Suppose we wish to solve the quadratically constrained quadratic program (QCQP) in $x \in \mathbb R^n$
$$\begin{array}{rl} \text{minimize} & \frac{1}{2}x^\top Lx\\ \text{subject to} & Ax=b\\ & x^\top P_i x=0\ \forall x\in\{1,\ldots,m\}. \end{array}$$
where $L \in \mathbb R^{n\times n}$ is positive definite, whereas matrices $P_i$ are not.
We can write a semidefinite relaxation of this problem as follows
$$\begin{array}{rl} \min_{x\in\mathbb R^n, X\in\mathbb R^{n\times n}}& \frac{1}{2}\mathrm{tr}(LX)\\ \mathrm{s.t.} & \begin{pmatrix} -b & A \end{pmatrix}\begin{pmatrix} 1 &x^\top\\x & X\end{pmatrix}=\begin{pmatrix} 0&0\end{pmatrix} \\ & \mathrm{tr}(P_iX)=0\ \forall x\in\{1,\ldots,m\}\\ & \begin{pmatrix} 1 &x^\top\\x & X\end{pmatrix}\succeq0 \end{array}$$
Adding a constraint $X=xx^\top$ would make the above equivalent to the original QCQP. The first constraint is obtained by writing $Ax=b$ as $$\begin{pmatrix}-b&A\end{pmatrix}\begin{pmatrix}1\\x\end{pmatrix}=0$$ and post-multiplying both sides by $\begin{pmatrix}1&x^\top\end{pmatrix}$. I have several related questions:
Are there conditions under which the solution of the original QCQP is also optimal for the relaxed problem? (i.e. relaxing may make the solution nonunique but not have a lower objective value)

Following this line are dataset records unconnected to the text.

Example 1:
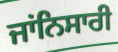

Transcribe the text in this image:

ਜਾਂਨਿਸਾਰੀ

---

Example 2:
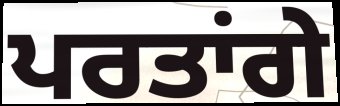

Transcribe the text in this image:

ਪਰਤਾਂਗੇ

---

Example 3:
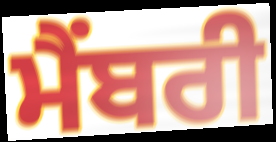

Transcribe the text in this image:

ਮੈਂਬਰੀ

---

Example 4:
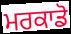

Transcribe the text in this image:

ਮਰਕਾਡੋ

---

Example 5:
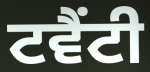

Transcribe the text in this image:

ਟਵੈਂਟੀ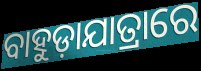
ବାହୁଡ଼ାଯାତ୍ରାରେ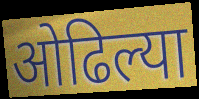
ओढिल्या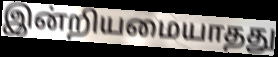
இன்றியமையாதது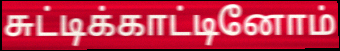
சுட்டிக்காட்டினோம்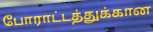
போராட்டத்துக்கானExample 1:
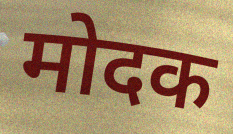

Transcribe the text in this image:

मोदक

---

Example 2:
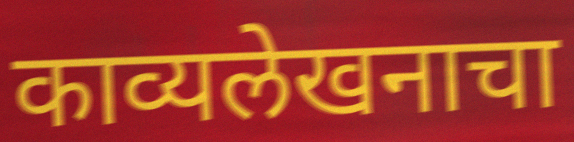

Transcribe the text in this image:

काव्यलेखनाचा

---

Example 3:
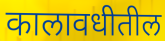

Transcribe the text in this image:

कालावधीतील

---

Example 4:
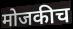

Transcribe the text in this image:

मोजकीच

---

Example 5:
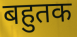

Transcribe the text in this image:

बहुतक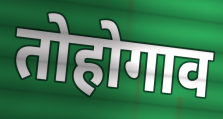
तोहोगावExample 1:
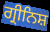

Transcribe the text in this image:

ਗ੍ਰੀਨਿਸ਼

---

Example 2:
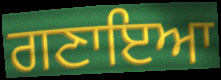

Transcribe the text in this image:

ਗਣਾਇਆ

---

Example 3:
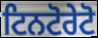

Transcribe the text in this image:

ਟਿਨਟੋਰੇਟੋ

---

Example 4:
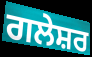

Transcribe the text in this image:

ਗਲੇਸ਼ਰ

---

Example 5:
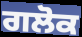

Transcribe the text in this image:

ਗਲੋਕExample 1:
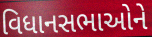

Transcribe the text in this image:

વિધાનસભાઓને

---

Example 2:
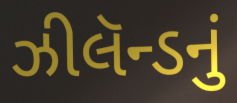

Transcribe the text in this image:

ઝીલૅન્ડનું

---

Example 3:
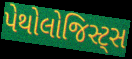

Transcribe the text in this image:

પેથોલોજિસ્ટ્સ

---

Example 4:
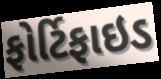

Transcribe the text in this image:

ફોર્ટિફાઇડ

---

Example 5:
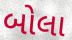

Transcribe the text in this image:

બોલા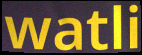
watli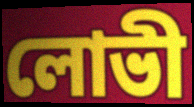
লোভীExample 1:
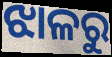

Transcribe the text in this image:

ଝାଳରୁ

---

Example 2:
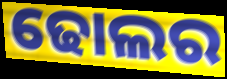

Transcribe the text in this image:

ଢୋଲର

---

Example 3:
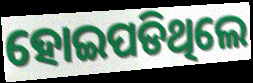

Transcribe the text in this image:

ହୋଇପଡିଥିଲେ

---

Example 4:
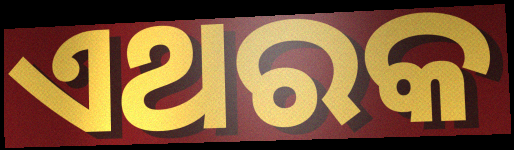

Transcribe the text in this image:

ଏଥରକ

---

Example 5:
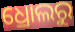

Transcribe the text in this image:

ଧ୍ରୋଲରୁ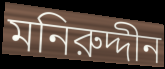
মনিরুদ্দীন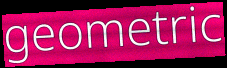
geometric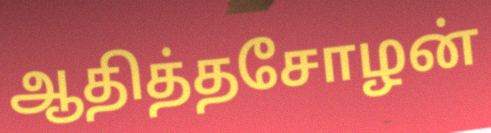
ஆதித்தசோழன்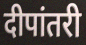
दीपांतरीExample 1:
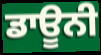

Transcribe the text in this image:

ਡਾਊਨੀ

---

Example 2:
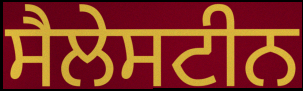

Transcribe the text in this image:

ਸੈਲੇਸਟੀਨ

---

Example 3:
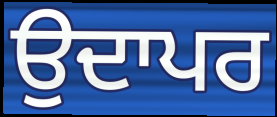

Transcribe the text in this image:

ਉਦਾਪਰ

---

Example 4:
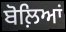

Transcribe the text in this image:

ਬੋਲ਼ਿਆਂ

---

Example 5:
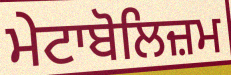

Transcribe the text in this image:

ਮੇਟਾਬੋਲਿਜ਼ਮ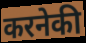
करनेकी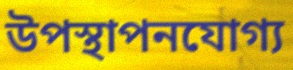
উপস্থাপনযোগ্য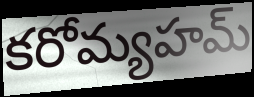
కరోమ్యహమ్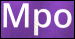
Mpo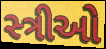
સ્‍ત્રીઓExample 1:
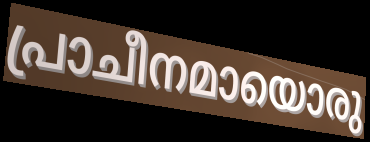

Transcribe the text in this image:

പ്രാചീനമായൊരു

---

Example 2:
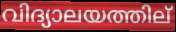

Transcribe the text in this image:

വിദ്യാലയത്തില്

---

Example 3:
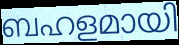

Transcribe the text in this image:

ബഹളമായി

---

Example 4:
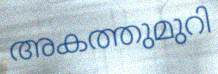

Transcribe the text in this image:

അകത്തുമുറി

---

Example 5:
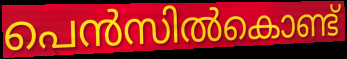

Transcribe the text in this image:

പെൻസിൽകൊണ്ട്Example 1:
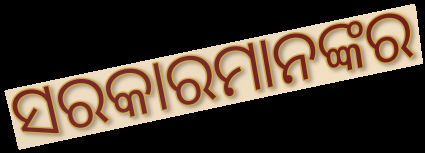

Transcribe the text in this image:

ସରକାରମାନଙ୍କର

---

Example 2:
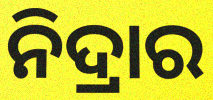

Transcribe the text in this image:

ନିଦ୍ରାର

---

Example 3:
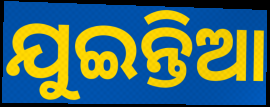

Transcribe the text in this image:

ଯୁଇନ୍ତିଆ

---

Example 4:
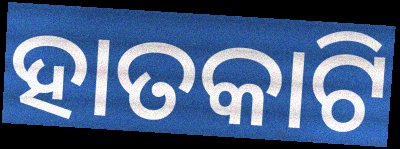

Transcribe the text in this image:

ହାତକାଟି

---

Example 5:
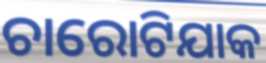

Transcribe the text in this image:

ଚାରୋଟିଯାକ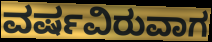
ವರ್ಷವಿರುವಾಗ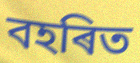
বহৰিতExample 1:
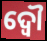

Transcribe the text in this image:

ଦ୍ଵୌ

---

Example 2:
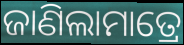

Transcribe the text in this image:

ଜାଣିଲାମାତ୍ରେ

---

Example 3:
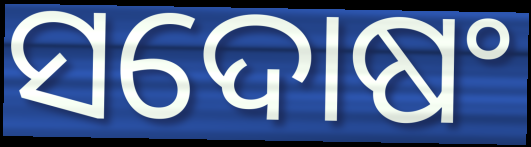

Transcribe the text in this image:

ସଦୋଷଂ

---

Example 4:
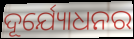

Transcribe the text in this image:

ଦୂର୍ଯ୍ୟୋଧନର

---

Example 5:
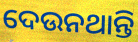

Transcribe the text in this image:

ଦେଉନଥାନ୍ତି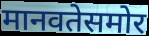
मानवतेसमोर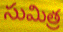
సుమిత్ర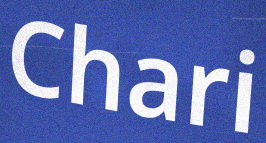
Chari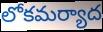
లోకమర్యాద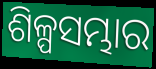
ଶିଳ୍ପସମ୍ଭାରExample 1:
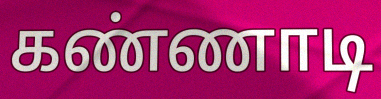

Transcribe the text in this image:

கண்ணாடி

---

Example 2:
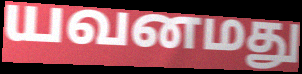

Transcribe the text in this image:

யவனமது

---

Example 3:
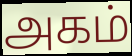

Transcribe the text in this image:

அகம்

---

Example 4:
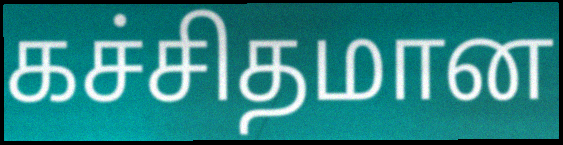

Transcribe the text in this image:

கச்சிதமான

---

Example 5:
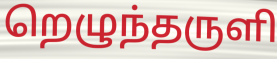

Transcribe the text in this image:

றெழுந்தருளி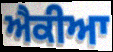
ਐਕੀਆ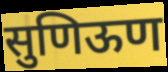
सुणिऊण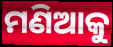
ମଣିଆକୁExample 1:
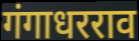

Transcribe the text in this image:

गंगाधरराव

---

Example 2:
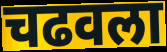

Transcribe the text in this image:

चढवला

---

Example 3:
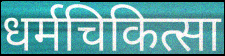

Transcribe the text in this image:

धर्मचिकित्सा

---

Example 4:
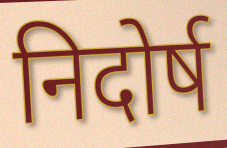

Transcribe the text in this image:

निदोर्ष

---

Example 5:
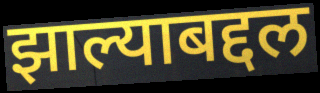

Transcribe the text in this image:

झाल्याबद्दलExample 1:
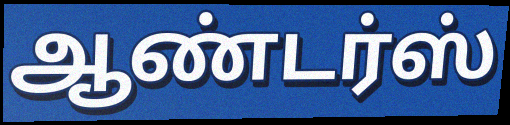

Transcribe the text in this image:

ஆண்டர்ஸ்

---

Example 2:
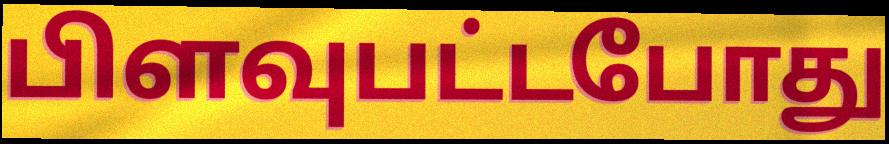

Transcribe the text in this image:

பிளவுபட்டபோது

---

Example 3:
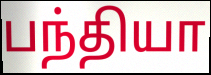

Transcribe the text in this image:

பந்தியா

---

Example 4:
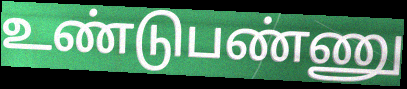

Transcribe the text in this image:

Are there constraints I should add to the convex relaxation to make it tighter?
Are there conditions under which the optimal $X$ in the relaxed problem is rank-$1$?
Additional details in case they help:
- My $L$ has similar structure to a graph Laplacian
- Everything is convex in this problem except the (pesky) $P_i$ constraints, but these are "homogeneous" in the sense that they are purely degree-$2$ with zero on the right-hand side.
- The problem to which I'm applying this relaxation is a little complicated to explain in this post, but my experience experimentally is that, well, sometimes $X$ is rank-$1$ and sometimes it's low-rank but not rank-$1$. I haven't figured out the pattern.